Helen H. Richardson/ Denver Post/Getty
The most expensive ecological monitoring project in history has come under heavy criticism for using funds from the US National Science Foundation (NSF) to pay for government lobbying and other expenses, including a US$25,000 holiday party and liquor for office happy hours. In all, critics in Congress say that the project spent nearly $500,000 on normally unallowable costs by accounting for the items as a management fee.
An audit ordered by the NSF Inspector General shows no criminal wrongdoing on the part of NEON, Inc., the independent non-profit group constructing the National Ecological Observatory Network. That report, released on 24 November, reveals that the NSF signed off on the management fee with no requirement for NEON to itemize its spending reports. That practice prompted charges of lax oversight by Republican members of the House of Representatives' science committee during a 3 December hearing.
Committee chairman Lamar Smith said that the audits expose wasteful NSF spending of taxpayer dollars. “The NSF is out of touch and out of control,” the Texas Republican said in a statement released before the hearing.
With a construction budget of $433.7 million, NEON is planned to consist of 106 sites across the United States. Arrays of sensors at each site will monitor climate change and human impacts for 30 years, building an unprecedented continental-scale data set. Although some initially doubted its merits, the allure of big-data ecology eventually won over most scientists.
But a 2011 audit of the project’s proposed construction budget stalled three times when, according to the independent Defense Contract Audit Agency (DCAA), NEON’s accounting proved so poor that the review could not be completed. Eventually, DCAA issued an adverse ruling, concluding that nearly 36% of NEON’s budget proposal was questionable or undocumented.
When the NSF green-lit the project, the agency's inspector-general ordered the audit that was released on 24 November, which found unallowable expenses including a $25,000 winter holiday party, $11,000 to provide coffee for employees, $3,000 for board-of-directors dinners that included alcohol, $3,000 for t-shirts and other clothes, $83,000 for “business development” and $112,000 for lobbying.
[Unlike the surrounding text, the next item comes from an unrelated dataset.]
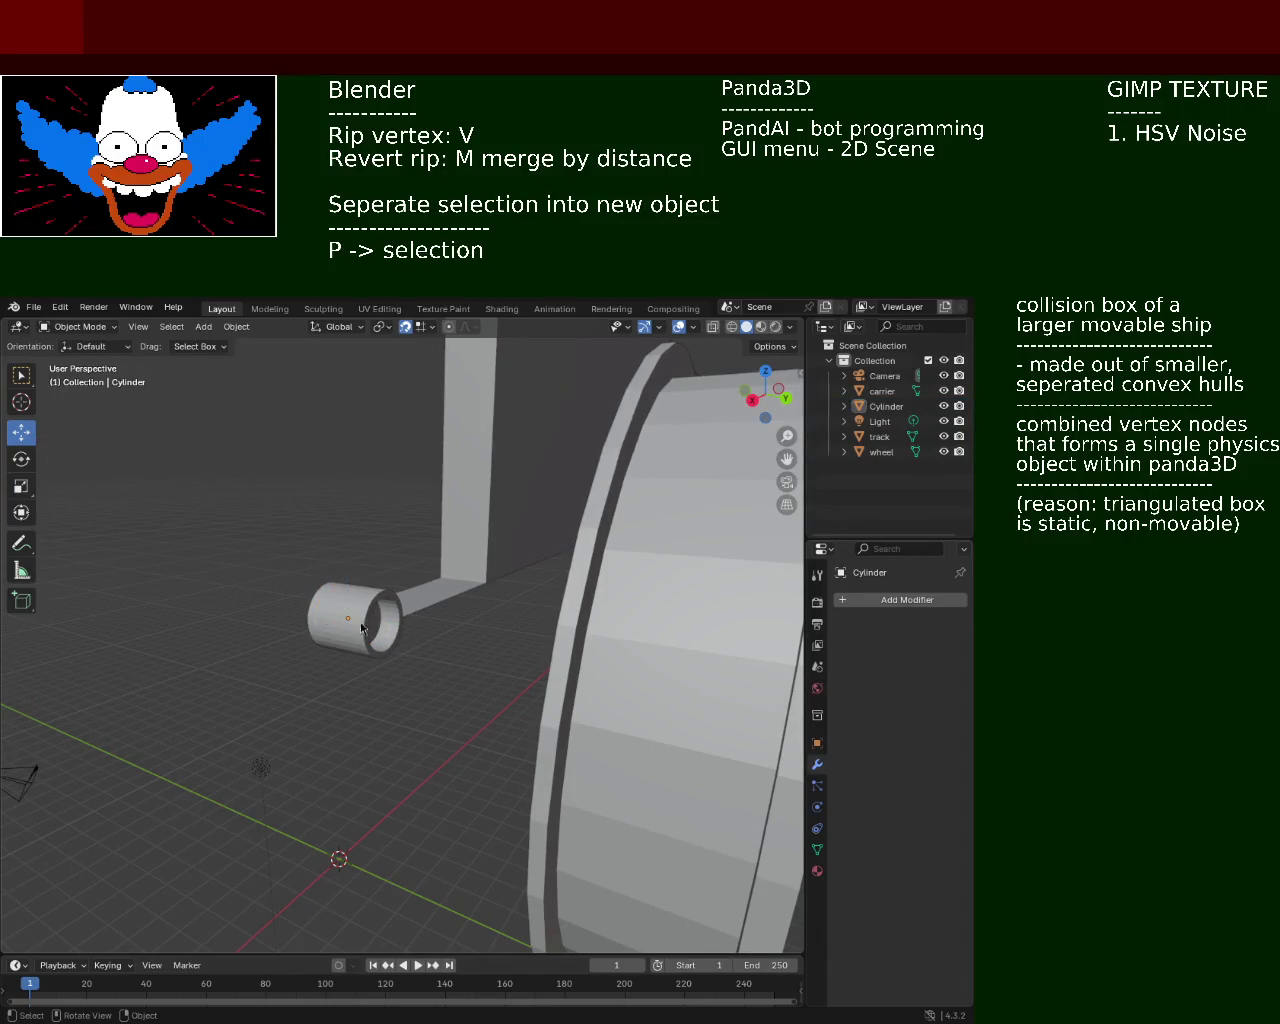
# Select the cylinder's end and extrude it toward the wheel hub
pyautogui.moveTo(500, 677); pyautogui.dragTo(357, 541, button='middle')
These figures drew a rebuke in September from Republican senators Chuck Grassley of Iowa and Rand Paul of Kentucky, who were provided a draft of the audit by a whistleblower. In a written response, the NSF called NEON’s use of the funds disconcerting.
But whether such spending was illegal comes down to wrangling over the purpose of management fees. They are ostensibly charged by contractors in order to cover legitimate operating expenses that cannot be included in the normal budgeting process, like interest payments.
“It’s hard for me to see that a holiday party is a normal and ordinary operating expense,” said Allison Lerner, the NSF's inspector general. But because there are no clear government-wide guidelines, and the NSF did not issue any, there was no legal wrongdoing, DCAA director Anita Bales told the hearing. Both the audit report and memos from Lerner’s office recommended that the NSF review its management-fee policies — a step that the agency said it was taking in a written statement released on 26 November.
NEON chairman James Collins said that the organization “has always spent all funding in strict compliance with our understanding both of the guidelines provided to the organization and the law. We will be and have been responsive to requests for information.”
Republicans on the House science committee repeatedly invoked their oversight role in ensuring public trust in the NSF’s spending. But some saw politics at work in the hearing, at which NSF management was not represented. Democratic congresswoman Eddie Bernice Johnson of Texas called the hearing premature, saying that it had not given the NSF time to complete its review of management fees.
After the hearing, DCAA director Bales said she was not impressed by the scale of the alleged misconduct. “In the contract world, we do a lot of reports that disallow this kind of thing. So, you know, people do it,” she said. “But then we identify it.”